Des forces américaines ont frappé dans la nuit des cibles militaires sur l’île de Kharg, le principal terminal pétrolier d’exportation d’Iran. Des frappes ont également touché des lignes ferroviaires, des autoroutes et d’autres routes à travers l’Iran, dont une attaque sur un pont ferroviaire qui a tué deux personnes.
La médiation du Pakistan
Le Premier ministre pakistanais Shehbaz Sharif a demandé à Trump une extension de deux semaines de son ultimatum, et a également demandé à l’Iran d’ouvrir le détroit pendant deux semaines « en signe de bonne volonté ». La Maison-Blanche a indiqué qu’une réponse serait donnée.

La réaction iranienne

Le président iranien Masoud Pezeshkian a réagi avec défi, déclarant être prêt à mourir pour défendre son pays. Plus de 14 millions d’Iraniens auraient déjà enregistré leur volonté de se sacrifier.
L’Iran a rejeté les demandes américaines et présenté son propre plan en 10 points, comprenant notamment une garantie de ne pas être attaqué à nouveau, la fin des frappes israéliennes sur le Hezbollah, et la levée des sanctions en échange de la réouverture du détroit avec l’imposition d’une taxe de 2 millions de dollars par navire.
Les Gardiens de la Révolution ont averti qu’ils répondraient en dehors de la région et priveraient les États-Unis et leurs alliés du pétrole et du gaz de la région « pendant de nombreuses années » si des lignes rouges étaient franchies.

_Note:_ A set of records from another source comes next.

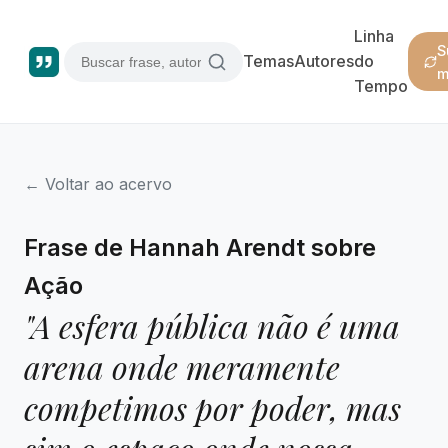
Linha
S
Temas
Autores
do
m
Tempo
← Voltar ao acervo
Frase de Hannah Arendt sobre
Ação
"A esfera pública não é uma
arena onde meramente
competimos por poder, mas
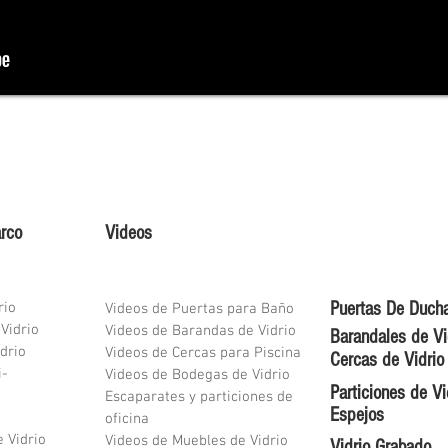
arco
Videos
Puertas De Duch
rio
Videos de Puertas para Baño
 Vidrio
Videos de Barandas de Vidrio
Barandales de Vi
drio
Videos de Cercas para Piscina
Cercas de Vidrio
i-
Videos de Bodegas de Vidrio
Particiones de Vi
Escaparates y particiones de
Espejos
oficina
e Vidrio
Videos de Muebles de Vidrio
Vidrio Grabado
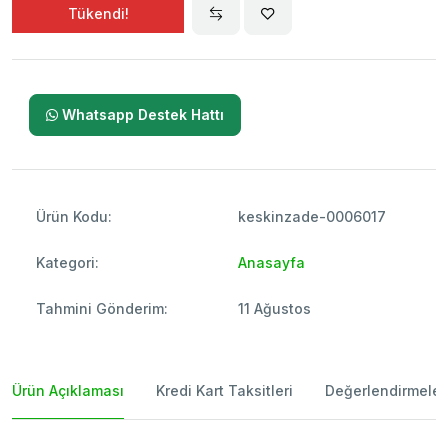
Tükendi!
Whatsapp Destek Hattı
Ürün Kodu:
keskinzade-0006017
Kategori:
Anasayfa
Tahmini Gönderim:
11 Ağustos
Ürün Açıklaması
Kredi Kart Taksitleri
Değerlendirmeler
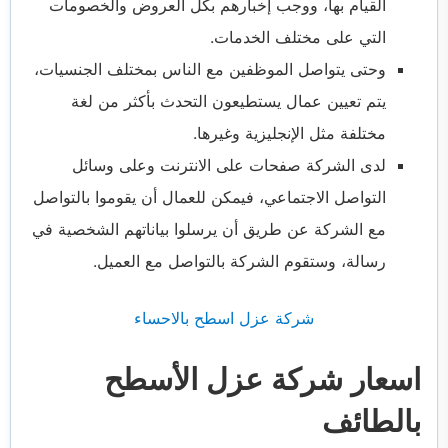
القيام بها، ووجب إخبارهم بكل العروض والخصومات
التي على مختلف الخدمات.
وحتى يتواصل الموظفين مع الناس بمختلف الجنسيات،
يتم تعيين عمال يستطيعون التحدث بأكثر من لغة
مختلفة مثل الإنجليزية وغيرها.
لدى الشركة صفحات على الانترنت وعلى وسائل
التواصل الاجتماعي، فيمكن للعمال أن يقوموا بالتواصل
مع الشركة عن طريق أن يرسلوا بياناتهم الشخصية في
رسالة، وستقوم الشركة بالتواصل مع العميل.
شركة عزل اسطح بالاحساء
اسعار شركة عزل الأسطح
بالطائف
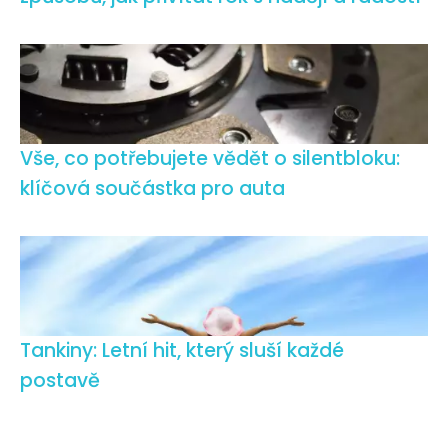
Vše, co potřebujete vědět o silentbloku:
klíčová součástka pro auta
Tankiny: Letní hit, který sluší každé
postavě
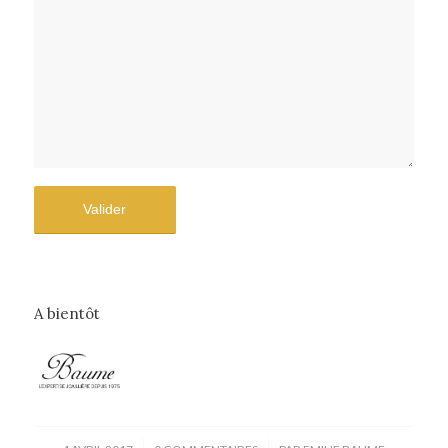
A bientôt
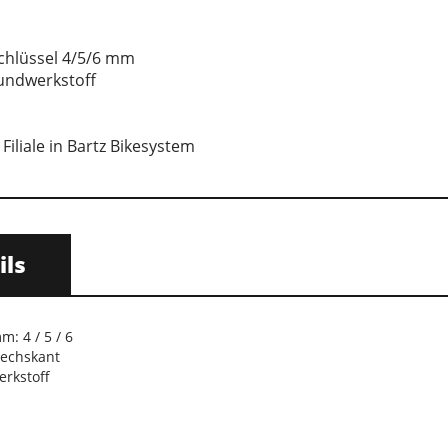
chlüssel 4/5/6 mm
bundwerkstoff
Filiale in Bartz Bikesystem
ils
: 4 / 5 / 6
sechskant
erkstoff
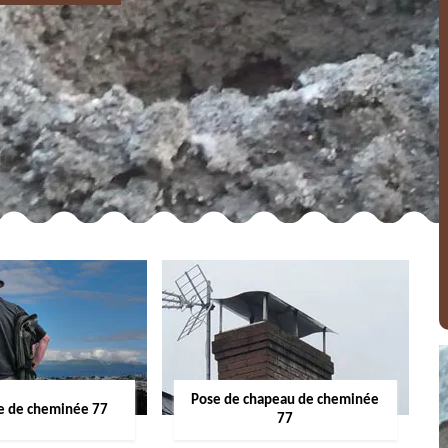
Pose de chapeau de cheminée
 de cheminée 77
77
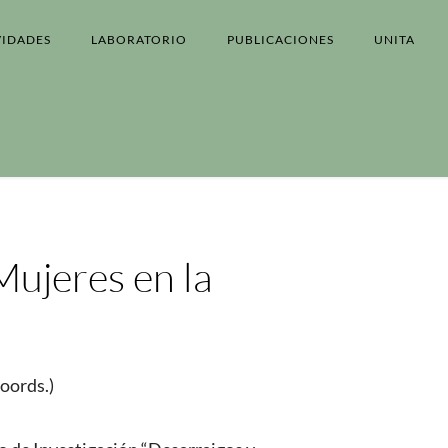
VIDADES
LABORATORIO
PUBLICACIONES
UNITA
Mujeres en la
oords.)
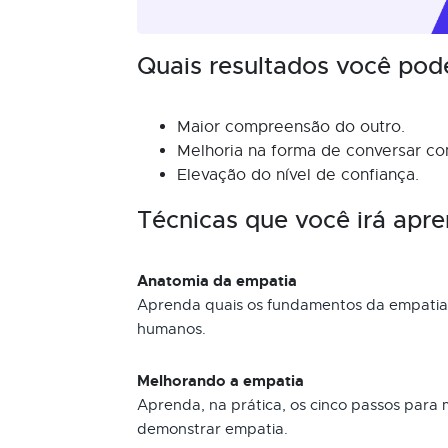
Quais resultados você pod
Maior compreensão do outro.
Melhoria na forma de conversar com
Elevação do nível de confiança.
Técnicas que você irá apre
Anatomia da empatia
Aprenda quais os fundamentos da empatia 
humanos.
Melhorando a empatia
Aprenda, na prática, os cinco passos para 
demonstrar empatia.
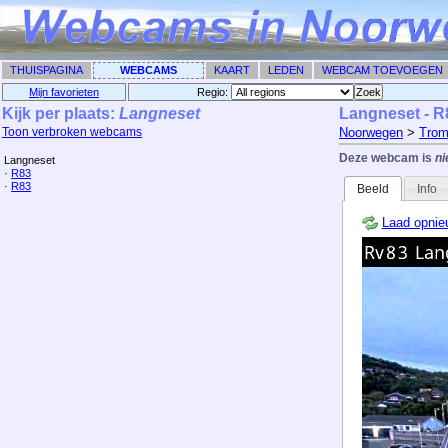
THUISPAGINA
WEBCAMS
KAART
LEDEN
WEBCAM TOEVOEGEN
Mijn favorieten
Regio:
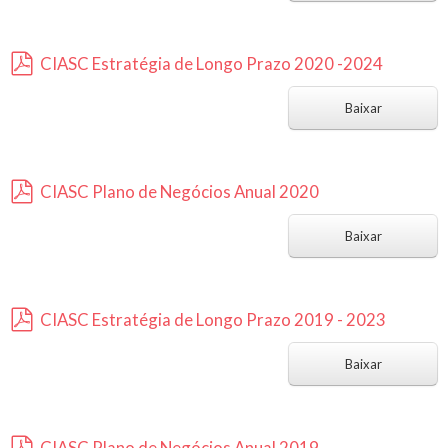
CIASC Estratégia de Longo Prazo 2020 -2024
p
d
Baixar
f
CIASC Plano de Negócios Anual 2020
p
d
Baixar
f
CIASC Estratégia de Longo Prazo 2019 - 2023
p
d
Baixar
f
CIASC Plano de Negócios Anual 2019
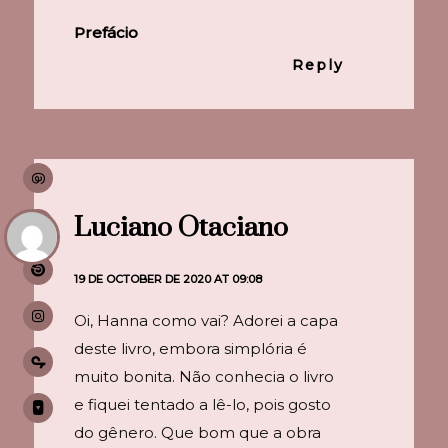
Prefácio
Reply
Luciano Otaciano
19 DE OCTOBER DE 2020 AT 09:08
Oi, Hanna como vai? Adorei a capa
deste livro, embora simplória é
muito bonita. Não conhecia o livro
e fiquei tentado a lê-lo, pois gosto
do gênero. Que bom que a obra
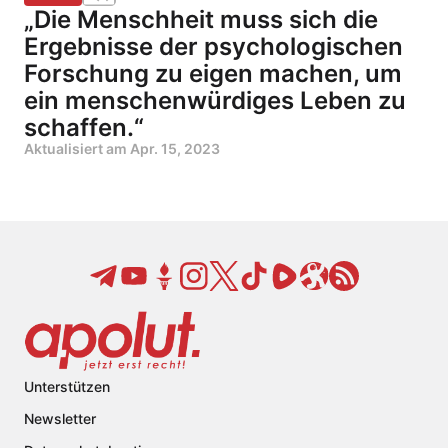
„Die Menschheit muss sich die
Ergebnisse der psychologischen
Forschung zu eigen machen, um
ein menschenwürdiges Leben zu
schaffen.“
Aktualisiert am
Apr. 15, 2023
Unterstützen
Newsletter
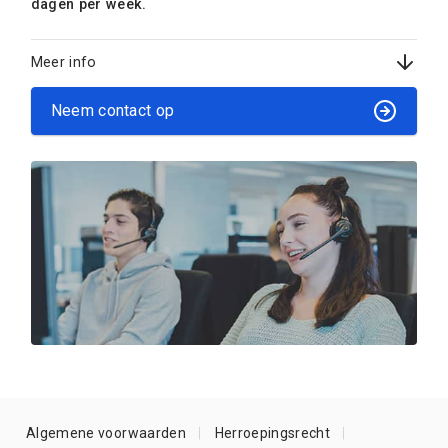
dagen per week.
Meer info
Neem contact op
Algemene voorwaarden
Herroepingsrecht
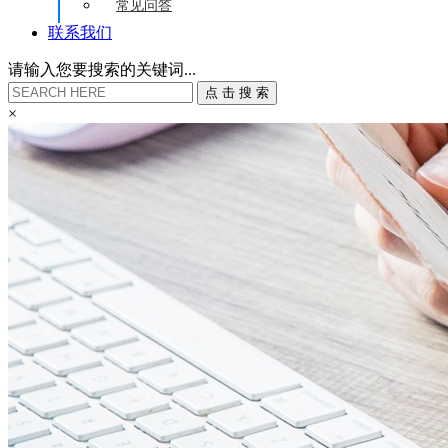
常见问答
联系我们
请输入您要搜索的关键词...
点
击
搜
索
×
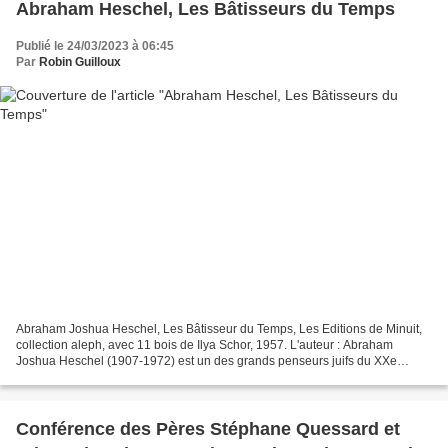
Abraham Heschel, Les Bâtisseurs du Temps
Publié le 24/03/2023 à 06:45
Par
Robin Guilloux
Abraham Joshua Heschel, Les Bâtisseur du Temps, Les Editions de Minuit,
collection aleph, avec 11 bois de Ilya Schor, 1957. L'auteur : Abraham
Joshua Heschel (1907-1972) est un des grands penseurs juifs du XXe
siècle. Depuis sa chaire de séminaire, de...
Conférence des Pères Stéphane Quessard et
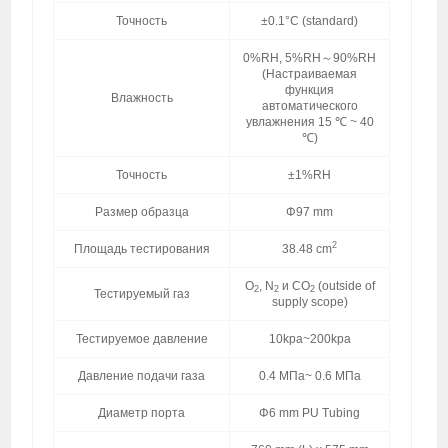
Точность
±0.1°C (standard)
0%RH, 5%RH～90%RH
(Настраиваемая
функция
Влажность
автоматического
увлажнения 15 ℃ ~ 40
℃)
Точность
±1%RH
Размер образца
Φ97 mm
2
Площадь тестирования
38.48 cm
O
, N
и CO
(outside of
2
2
2
Тестируемый газ
supply scope)
Тестируемое давление
10kpa~200kpa
Давление подачи газа
0.4 МПа~ 0.6 МПа
Диаметр порта
Φ6 mm PU Tubing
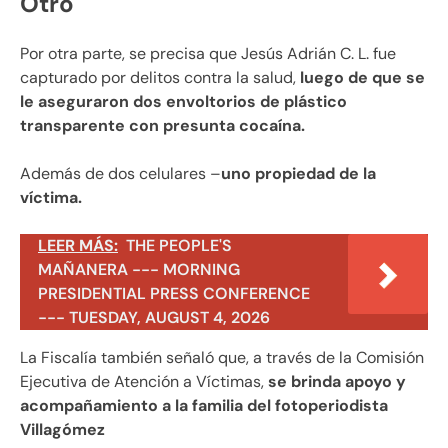
Otro
Por otra parte, se precisa que Jesús Adrián C. L. fue
capturado por delitos contra la salud,
luego de que se
le aseguraron dos envoltorios de plástico
transparente con presunta cocaína.
Además de dos celulares –
uno propiedad de la
víctima.
LEER MÁS:
THE PEOPLE'S
MAÑANERA --- MORNING
PRESIDENTIAL PRESS CONFERENCE
--- TUESDAY, AUGUST 4, 2026
La Fiscalía también señaló que, a través de la Comisión
Ejecutiva de Atención a Víctimas,
se brinda apoyo y
acompañamiento a la familia del fotoperiodista
Villagómez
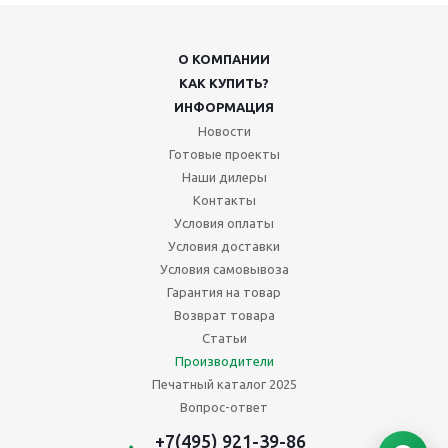
О КОМПАНИИ
КАК КУПИТЬ?
ИНФОРМАЦИЯ
Новости
Готовые проекты
Наши дилеры
Контакты
Условия оплаты
Условия доставки
Условия самовывоза
Гарантия на товар
Возврат товара
Статьи
Производители
Печатный каталог 2025
Вопрос-ответ
+7(495) 921-39-86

Les réactions internationales

Le ministre français des Affaires étrangères Jean-Noël Barrot a rejoint un chœur croissant de voix internationales estimant que des frappes ciblant les infrastructures civiles et énergétiques pourraient constituer un crime de guerre.
La Grande-Bretagne a indiqué qu’elle n’autoriserait pas les États-Unis à utiliser ses bases pour des opérations ciblant des infrastructures civiles.
Le pape Léon XIV a exhorté les personnes de bonne volonté à « rejeter la guerre, en particulier une guerre que beaucoup considèrent comme injuste, qui continue d’escalader et ne résout rien. »
La Chine qui observe une relative neutralité dans ce conflit, mais apporte un soutien discret à l’Iran. Elle ne laissera pas les États-Unis et Israël « détruire une civilisation » sans intervenir militairement. Xi Jinping l’a fait savoir à Donald Trump.
Même chose pour la Russie qui apporte un soutien plus visible à Téhéran.
Quant à la Corée du Nord, ses menaces contre Israël et les États-Unis font froid dans le dos.